Dans les grandes villes, il y a des stigmatisations agressives contre les usagers de drogues, les travailleuses sexuelles et les enfants de la rue. Ces communautés qui courent les plus grands risques de contracter le SIDA restent marginalisées avec peu de soutien gouvernemental. Selon Hassan Hashemi, l’actuel Ministre de la Santé, les personnes qui sont malades du SIDA gardent leur condition en secret et il y a peu de soutien social, et même un manque de tolérance pour les malades. Ce qui inquiète le plus les autorités, ce n’est même pas forcément le nombre de personnes qui vivent avec le SIDA, mais plutôt les personnes qui l’ont contracté sans s’en rendre compte. Selon les statistiques du gouvernement iranien, environ 27 000 personnes sont malades du SIDA en Iran. Par contre, l’agence de l’ONU estimait en 2012 que plus de 71 000 personnes vivaient avec le SIDA et que la plupart d’entre eux ne le savent même pas.
Une prise de conscience récente des autorités iraniennes
Le gouvernement iranien reconnaît progressivement la situation aggravante des MST et commence à faire face au problème. En 2013, le ministre Hachémi insistait : « tout le monde devrait savoir que [le SIDA] est un problème sérieux pour la société » et que le gouvernement tâche de « trouver de nouvelles voies » pour lutter contre cette maladie.

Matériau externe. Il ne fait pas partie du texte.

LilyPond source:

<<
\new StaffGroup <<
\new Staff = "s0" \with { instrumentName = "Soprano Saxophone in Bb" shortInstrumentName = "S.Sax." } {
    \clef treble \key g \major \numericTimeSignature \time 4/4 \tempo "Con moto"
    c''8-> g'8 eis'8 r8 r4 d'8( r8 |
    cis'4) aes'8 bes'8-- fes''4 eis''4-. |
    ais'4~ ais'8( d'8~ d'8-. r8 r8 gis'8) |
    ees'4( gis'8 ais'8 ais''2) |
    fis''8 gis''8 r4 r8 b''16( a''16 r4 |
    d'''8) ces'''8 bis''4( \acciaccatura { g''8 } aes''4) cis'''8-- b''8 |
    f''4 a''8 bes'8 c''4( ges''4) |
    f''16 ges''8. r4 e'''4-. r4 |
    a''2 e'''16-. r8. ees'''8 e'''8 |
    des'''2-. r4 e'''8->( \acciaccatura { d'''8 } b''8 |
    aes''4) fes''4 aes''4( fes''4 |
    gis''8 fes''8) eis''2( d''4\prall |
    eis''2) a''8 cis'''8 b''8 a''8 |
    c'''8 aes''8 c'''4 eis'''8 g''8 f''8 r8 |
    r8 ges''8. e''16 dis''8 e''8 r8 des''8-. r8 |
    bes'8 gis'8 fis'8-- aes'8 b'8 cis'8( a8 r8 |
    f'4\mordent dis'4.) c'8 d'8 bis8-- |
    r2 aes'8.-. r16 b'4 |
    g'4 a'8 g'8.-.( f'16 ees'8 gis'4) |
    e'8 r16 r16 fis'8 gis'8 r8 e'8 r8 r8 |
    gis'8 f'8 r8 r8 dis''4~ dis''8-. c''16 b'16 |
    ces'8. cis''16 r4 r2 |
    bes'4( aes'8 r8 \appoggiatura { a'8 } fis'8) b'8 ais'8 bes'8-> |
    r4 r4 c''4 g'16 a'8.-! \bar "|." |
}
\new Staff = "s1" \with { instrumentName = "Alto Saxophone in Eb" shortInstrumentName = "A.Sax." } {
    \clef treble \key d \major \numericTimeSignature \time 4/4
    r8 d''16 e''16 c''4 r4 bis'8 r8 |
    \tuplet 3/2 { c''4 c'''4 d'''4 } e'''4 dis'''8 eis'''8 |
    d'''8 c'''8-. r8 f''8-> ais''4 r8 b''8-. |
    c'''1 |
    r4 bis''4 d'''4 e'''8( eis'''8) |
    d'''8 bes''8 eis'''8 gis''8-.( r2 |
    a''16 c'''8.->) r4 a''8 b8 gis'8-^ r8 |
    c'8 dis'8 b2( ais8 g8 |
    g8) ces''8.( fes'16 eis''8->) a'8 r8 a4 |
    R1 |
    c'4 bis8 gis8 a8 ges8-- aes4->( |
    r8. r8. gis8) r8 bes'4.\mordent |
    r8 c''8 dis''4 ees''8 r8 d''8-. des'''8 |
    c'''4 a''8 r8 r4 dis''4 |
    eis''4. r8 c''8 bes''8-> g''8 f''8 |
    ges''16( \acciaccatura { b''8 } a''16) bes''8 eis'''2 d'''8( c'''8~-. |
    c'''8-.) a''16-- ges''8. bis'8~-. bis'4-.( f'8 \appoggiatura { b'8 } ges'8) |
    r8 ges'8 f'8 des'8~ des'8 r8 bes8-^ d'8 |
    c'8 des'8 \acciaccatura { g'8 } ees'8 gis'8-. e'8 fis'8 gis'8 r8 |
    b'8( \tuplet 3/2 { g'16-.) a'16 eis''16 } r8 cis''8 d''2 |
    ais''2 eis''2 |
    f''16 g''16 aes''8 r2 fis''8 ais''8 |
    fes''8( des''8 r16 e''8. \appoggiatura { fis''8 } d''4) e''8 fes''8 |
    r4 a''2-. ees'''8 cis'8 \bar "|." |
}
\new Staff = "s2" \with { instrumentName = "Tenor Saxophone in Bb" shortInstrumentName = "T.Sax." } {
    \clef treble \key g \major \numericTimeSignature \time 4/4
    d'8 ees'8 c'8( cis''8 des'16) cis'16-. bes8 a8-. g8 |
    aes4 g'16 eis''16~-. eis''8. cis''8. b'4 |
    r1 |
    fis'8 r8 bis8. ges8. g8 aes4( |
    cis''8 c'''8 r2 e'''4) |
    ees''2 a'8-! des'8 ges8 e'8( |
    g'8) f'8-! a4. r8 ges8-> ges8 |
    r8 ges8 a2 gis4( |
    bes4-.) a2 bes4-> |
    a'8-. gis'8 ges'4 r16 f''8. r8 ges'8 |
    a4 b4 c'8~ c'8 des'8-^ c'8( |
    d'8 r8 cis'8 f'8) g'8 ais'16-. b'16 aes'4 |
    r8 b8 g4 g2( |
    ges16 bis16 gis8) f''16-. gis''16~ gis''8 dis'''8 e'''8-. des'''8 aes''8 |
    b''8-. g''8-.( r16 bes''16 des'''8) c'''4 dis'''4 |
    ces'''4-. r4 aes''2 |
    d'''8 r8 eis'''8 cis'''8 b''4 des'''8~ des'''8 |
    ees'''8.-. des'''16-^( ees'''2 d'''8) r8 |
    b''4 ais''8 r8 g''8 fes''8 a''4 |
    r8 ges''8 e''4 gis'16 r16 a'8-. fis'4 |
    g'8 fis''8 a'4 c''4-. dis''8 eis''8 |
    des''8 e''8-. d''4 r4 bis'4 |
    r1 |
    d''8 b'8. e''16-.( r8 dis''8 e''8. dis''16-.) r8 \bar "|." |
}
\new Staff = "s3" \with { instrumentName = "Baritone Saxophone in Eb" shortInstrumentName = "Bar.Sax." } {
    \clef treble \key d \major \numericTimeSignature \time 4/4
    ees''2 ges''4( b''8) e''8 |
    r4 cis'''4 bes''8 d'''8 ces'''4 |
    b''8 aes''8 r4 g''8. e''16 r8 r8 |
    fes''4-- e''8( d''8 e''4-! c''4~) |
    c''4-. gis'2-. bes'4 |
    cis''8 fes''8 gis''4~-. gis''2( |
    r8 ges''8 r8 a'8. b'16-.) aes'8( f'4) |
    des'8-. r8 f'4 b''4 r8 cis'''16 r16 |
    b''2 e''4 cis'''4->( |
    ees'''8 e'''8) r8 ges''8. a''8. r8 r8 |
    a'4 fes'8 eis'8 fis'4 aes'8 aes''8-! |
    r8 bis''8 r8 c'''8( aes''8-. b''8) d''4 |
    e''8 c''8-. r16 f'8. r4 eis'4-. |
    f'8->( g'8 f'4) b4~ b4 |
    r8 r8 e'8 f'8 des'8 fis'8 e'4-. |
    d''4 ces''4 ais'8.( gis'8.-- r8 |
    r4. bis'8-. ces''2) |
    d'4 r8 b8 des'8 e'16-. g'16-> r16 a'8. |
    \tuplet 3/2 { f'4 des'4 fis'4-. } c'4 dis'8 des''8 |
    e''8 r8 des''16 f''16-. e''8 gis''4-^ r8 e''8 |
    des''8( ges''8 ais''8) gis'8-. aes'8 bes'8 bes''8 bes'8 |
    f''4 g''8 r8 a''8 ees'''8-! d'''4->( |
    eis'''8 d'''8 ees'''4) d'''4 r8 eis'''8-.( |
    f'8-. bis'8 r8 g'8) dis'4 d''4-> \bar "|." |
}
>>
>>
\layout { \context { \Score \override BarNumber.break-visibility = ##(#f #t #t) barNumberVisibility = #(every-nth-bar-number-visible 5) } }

Gary Lewis, le directeur de l’office de l’ONU en Iran, précise qu’entre 2008 et 2012, le nombre de cliniques offrant les médicaments antirétroviraux est passé de 86 à 290. De plus, 3.500 personnes ont reçue des traitements antirétroviraux en 2013, soit dix fois plus que le nombre de personnes qui l’ont reçu en 2005.
Si les progrès dans le système d’éducation restent minimes, en décembre 2013, le gouvernement a annoncé qu’un livret de huit pages contenant des informations sur les maladies sexuellement transmises serait distribué dans les écoles. Malgré les forces culturelles qui condamnent les relations sexuelles en dehors du mariage, les usagers de drogues et les personnes malades du SIDA, le gouvernement tâche de réduire la transmission des MST et de soutenir les citoyens qui vivent avec ces maladies. Ces efforts gouvernementaux et la présence croissante des associations médicales humanitaires en Iran aident à surmonter les stigmatisations contre la sexualité et donnent de l’espoir à ceux qui souffrent des maladies sexuellement transmises.